Telescope to hunt for black holes
LOS ANGELES—The U.S. space agency launched its newest X-ray space telescope yesterday on a mission to hunt for black holes and other hard-to-see objects lurking in the Milky Way and other galaxies.
“It’s a terrific day,” assistant launch director Tim Dunn said.
The telescope was boosted into orbit by a rocket released from a aircraft that took off from the remote Kwajalein Atoll, a Pacific island halfway between Hawaii and Australia.
The Nuclear Spectroscopic Telescope Array, or NuStar for short, focuses high-energy X-rays to peer through gas and dust in search of supermassive black holes in the centre of galaxies, remnants of exploded stars, and other exotic celestial objects.
While black holes are invisible, the region around them gives off telltale X-rays. NuStar will observe previously known black holes and map hidden ones.
Scientists hope to better understand how galaxies form and evolve.
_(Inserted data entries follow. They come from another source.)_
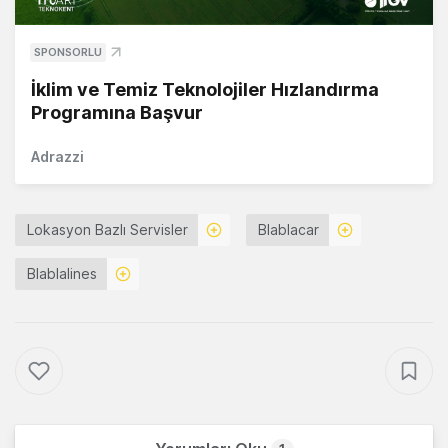
SPONSORLU
İklim ve Temiz Teknolojiler Hızlandırma
Programına Başvur
Adrazzi
Lokasyon Bazlı Servisler
Blablacar
Blablalines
“We can view black holes and galaxies even if they’re enshrouded with dust and gas,” chief scientist Fiona Harrison, of the California Institute of Technology, said earlier this week.
“If you had high-energy X-ray eyes and you stared up out of the galaxy, what you would see is the glow of all the massive black holes sprinkled throughout the cosmos,” she explained.
NuStar also will hunt for the remains of ancient supernovae—stars that exploded in past centuries.
If it’s lucky, it’ll witness a star’s death throes, but such events don’t happen often and the telescope will have to be pointed at the right place at the right time.
The launch comes at a trying time for NASA’s astrophysics division. Last week, the space agency killed an X-ray telescope mission because it failed to come in on budget.
That mission, called GEMS, was supposed to launch in 2014 and would have observed many of the same targets as NuStar.
NASA, however, is pressing ahead with its flagship astrophysics mission—the budget-busting James Webb Space Telescope, considered the successor to the Hubble Space Telescope.
It has the capability of peering deeper into the universe and back in time than ever, and is expected to launch in 2018 with an $8-billion price tag.